**Work to be completed**
Retype every entry word for word. Omit the pictures.

Extracted data entries:
___

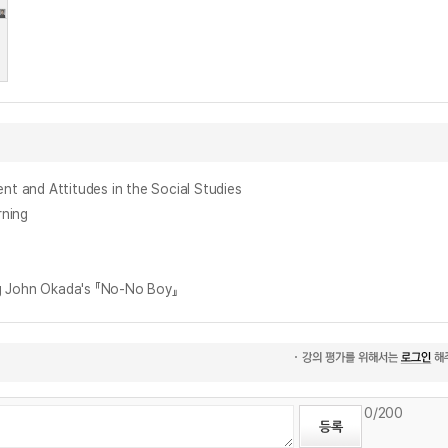
nd Attitudes in the Social Studies
ning
 John Okada's 『No-No Boy』
0
/200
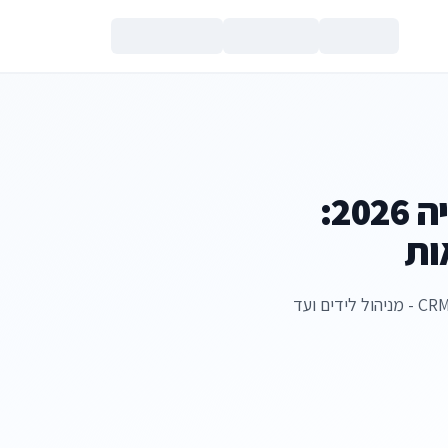
צור קשר
מדריך מלא CRM פיזיותרפיה 2026:
ות
הכל מה שבעל מרפאת פיזיותרפיה צריך לדעת על מערכות CRM - מניהול לידים ועד
הנכם מאשרים את
מדיניות הפרטי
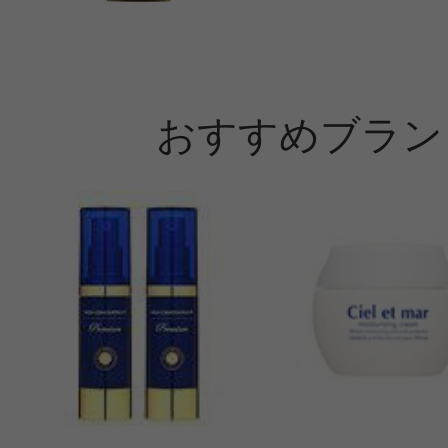
おすすめブラン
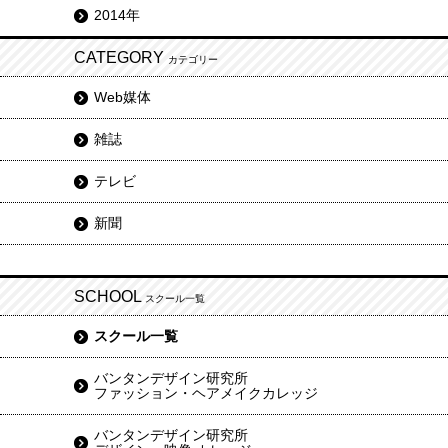
2014年
CATEGORY
カテゴリー
Web媒体
雑誌
テレビ
新聞
SCHOOL
スクール一覧
スクール一覧
バンタンデザイン研究所
ファッション・ヘアメイクカレッジ
バンタンデザイン研究所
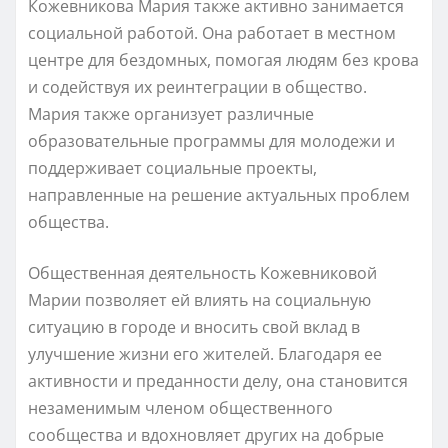
Кожевникова Мария также активно занимается
социальной работой. Она работает в местном
центре для бездомных, помогая людям без крова
и содействуя их реинтеграции в общество.
Мария также организует различные
образовательные программы для молодежи и
поддерживает социальные проекты,
направленные на решение актуальных проблем
общества.
Общественная деятельность Кожевниковой
Марии позволяет ей влиять на социальную
ситуацию в городе и вносить свой вклад в
улучшение жизни его жителей. Благодаря ее
активности и преданности делу, она становится
незаменимым членом общественного
сообщества и вдохновляет других на добрые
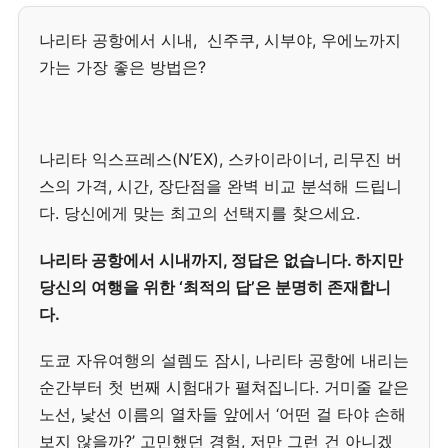
나리타 공항에서 시내, 신주쿠, 시부야, 우에노까지
가는 가장 좋은 방법은?
나리타 익스프레스(N’EX), 스카이라이너, 리무진 버
스의 가격, 시간, 장단점을 완벽 비교 분석해 드립니
다. 당신에게 맞는 최고의 선택지를 찾으세요.
나리타 공항에서 시내까지, 정답은 없습니다. 하지만
당신의 여행을 위한 ‘최적의 답’은 분명히 존재합니
다.
도쿄 자유여행의 설렘도 잠시, 나리타 공항에 내리는
순간부터 첫 번째 시험대가 펼쳐집니다. 거미줄 같은
노선, 낯선 이름의 열차들 앞에서 ‘어떤 걸 타야 손해
보지 않을까?’ 고민했던 경험, 저만 그런 건 아니겠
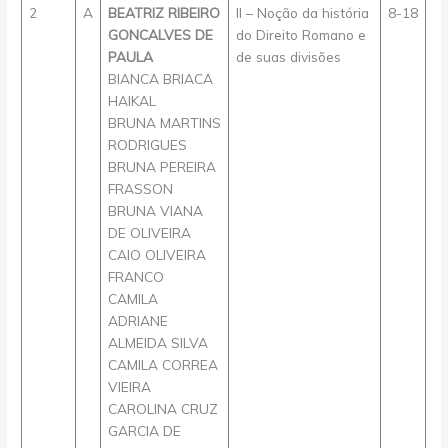
2
A
BEATRIZ RIBEIRO
II – Noção da história
8-18
GONCALVES DE
do Direito Romano e
PAULA
de suas divisões
BIANCA BRIACA
HAIKAL
BRUNA MARTINS
RODRIGUES
BRUNA PEREIRA
FRASSON
BRUNA VIANA
DE OLIVEIRA
CAIO OLIVEIRA
FRANCO
CAMILA
ADRIANE
ALMEIDA SILVA
CAMILA CORREA
VIEIRA
CAROLINA CRUZ
GARCIA DE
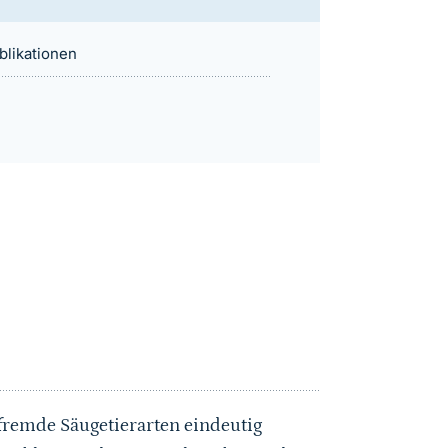
blikationen
fremde Säugetierarten eindeutig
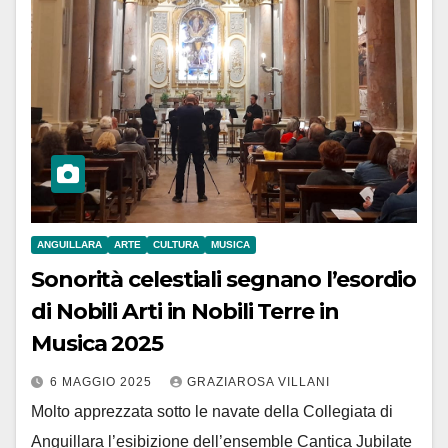
ANGUILLARA
ARTE
CULTURA
MUSICA
Sonorità celestiali segnano l’esordio
di Nobili Arti in Nobili Terre in
Musica 2025
6 MAGGIO 2025
GRAZIAROSA VILLANI
Molto apprezzata sotto le navate della Collegiata di
Anguillara l’esibizione dell’ensemble Cantica Jubilate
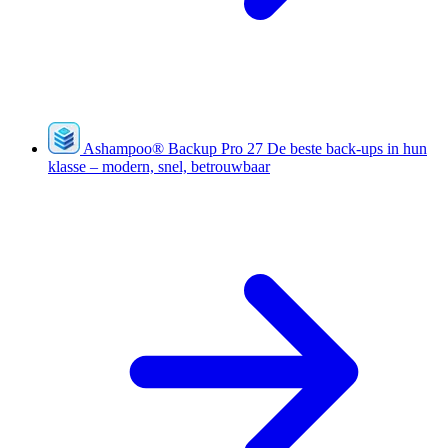
Ashampoo
®
Backup Pro 27
De beste back-ups in hun
klasse – modern, snel, betrouwbaar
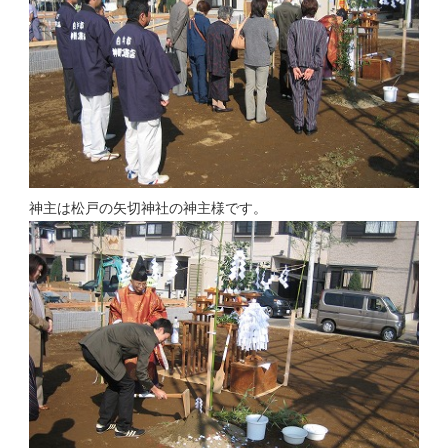
神主は松戸の矢切神社の神主様です。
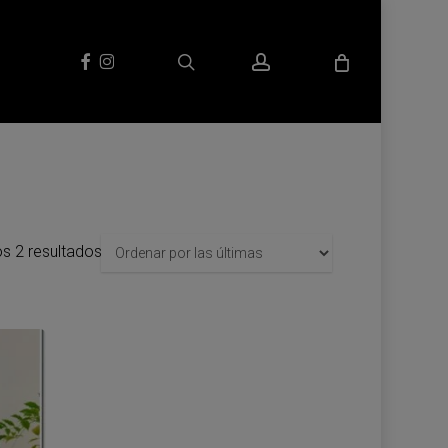
search
account
facebook
instagram
Sorted
s 2 resultados
by
latest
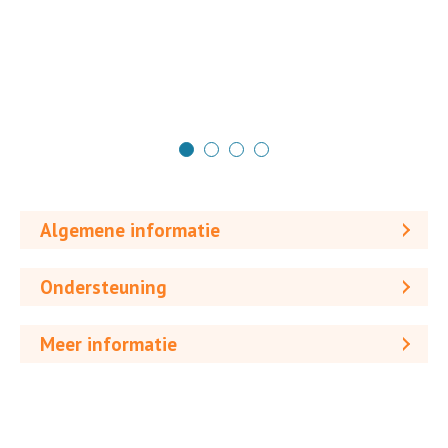
Algemene informatie
Ondersteuning
Meer informatie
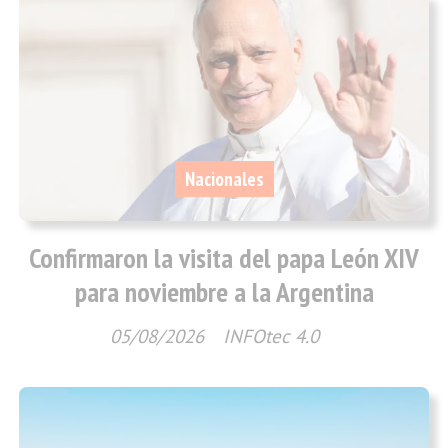
Nacionales
Confirmaron la visita del papa León XIV
para noviembre a la Argentina
05/08/2026
INFOtec 4.0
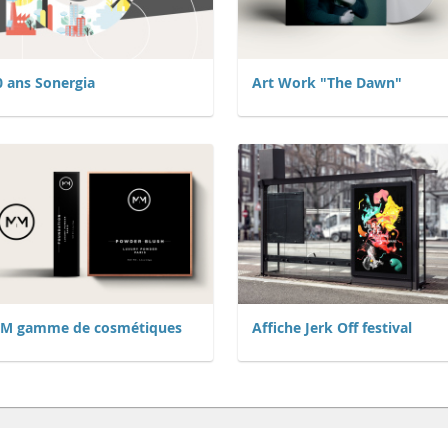
0 ans Sonergia
Art Work "The Dawn"
M gamme de cosmétiques
Affiche Jerk Off festival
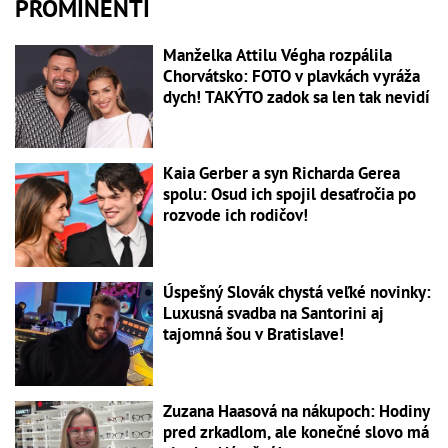
PROMINENTI
Manželka Attilu Végha rozpálila
Chorvátsko: FOTO v plavkách vyráža
dych! TAKÝTO zadok sa len tak nevidí
Kaia Gerber a syn Richarda Gerea
spolu: Osud ich spojil desaťročia po
rozvode ich rodičov!
Úspešný Slovák chystá veľké novinky:
Luxusná svadba na Santorini aj
tajomná šou v Bratislave!
Zuzana Haasová na nákupoch: Hodiny
pred zrkadlom, ale konečné slovo má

___

**Exercise answer**
nd Attitudes in the Social Studies
ning
 John Okada's 『No-No Boy』
0
/200
צור קשר
מדריך מלא CRM פיזיותרפיה 2026:
ות
הכל מה שבעל מרפאת פיזיותרפיה צריך לדעת על מערכות CRM - מניהול לידים ועד
הנכם מאשרים את
מדיניות הפרטי
おすすめブラン
2014年
CATEGORY
カテゴリー
Web媒体
雑誌
テレビ
新聞
SCHOOL
スクール一覧
スクール一覧
バンタンデザイン研究所
ファッション・ヘアメイクカレッジ
バンタンデザイン研究所
Кожевникова Мария также активно занимается
социальной работой. Она работает в местном
центре для бездомных, помогая людям без крова
и содействуя их реинтеграции в общество.
Мария также организует различные
образовательные программы для молодежи и
поддерживает социальные проекты,
направленные на решение актуальных проблем
общества.
Общественная деятельность Кожевниковой
Марии позволяет ей влиять на социальную
ситуацию в городе и вносить свой вклад в
улучшение жизни его жителей. Благодаря ее
активности и преданности делу, она становится
незаменимым членом общественного
сообщества и вдохновляет других на добрые
나리타 공항에서 시내, 신주쿠, 시부야, 우에노까지
가는 가장 좋은 방법은?
나리타 익스프레스(N’EX), 스카이라이너, 리무진 버
스의 가격, 시간, 장단점을 완벽 비교 분석해 드립니
다. 당신에게 맞는 최고의 선택지를 찾으세요.
나리타 공항에서 시내까지, 정답은 없습니다. 하지만
당신의 여행을 위한 ‘최적의 답’은 분명히 존재합니
다.
도쿄 자유여행의 설렘도 잠시, 나리타 공항에 내리는
순간부터 첫 번째 시험대가 펼쳐집니다. 거미줄 같은
노선, 낯선 이름의 열차들 앞에서 ‘어떤 걸 타야 손해
보지 않을까?’ 고민했던 경험, 저만 그런 건 아니겠
2
A
BEATRIZ RIBEIRO
II – Noção da história
8-18
GONCALVES DE
do Direito Romano e
PAULA
de suas divisões
BIANCA BRIACA
HAIKAL
BRUNA MARTINS
RODRIGUES
BRUNA PEREIRA
FRASSON
BRUNA VIANA
DE OLIVEIRA
CAIO OLIVEIRA
FRANCO
CAMILA
ADRIANE
ALMEIDA SILVA
CAMILA CORREA
VIEIRA
CAROLINA CRUZ
GARCIA DE
blikationen
fremde Säugetierarten eindeutig
ANGUILLARA
ARTE
CULTURA
MUSICA
Sonorità celestiali segnano l’esordio
di Nobili Arti in Nobili Terre in
Musica 2025
6 MAGGIO 2025
GRAZIAROSA VILLANI
Molto apprezzata sotto le navate della Collegiata di
Anguillara l’esibizione dell’ensemble Cantica Jubilate
Ashampoo
®
Backup Pro 27
De beste back-ups in hun
klasse – modern, snel, betrouwbaar
神主は松戸の矢切神社の神主様です。
search
account
facebook
instagram
Sorted
s 2 resultados
by
latest
Algemene informatie
Ondersteuning
Meer informatie
Nacionales
Confirmaron la visita del papa León XIV
para noviembre a la Argentina
05/08/2026
INFOtec 4.0
0 ans Sonergia
Art Work "The Dawn"
M gamme de cosmétiques
Affiche Jerk Off festival
PROMINENTI
Manželka Attilu Végha rozpálila
Chorvátsko: FOTO v plavkách vyráža
dych! TAKÝTO zadok sa len tak nevidí
Kaia Gerber a syn Richarda Gerea
spolu: Osud ich spojil desaťročia po
rozvode ich rodičov!
Úspešný Slovák chystá veľké novinky:
Luxusná svadba na Santorini aj
tajomná šou v Bratislave!
Zuzana Haasová na nákupoch: Hodiny
pred zrkadlom, ale konečné slovo má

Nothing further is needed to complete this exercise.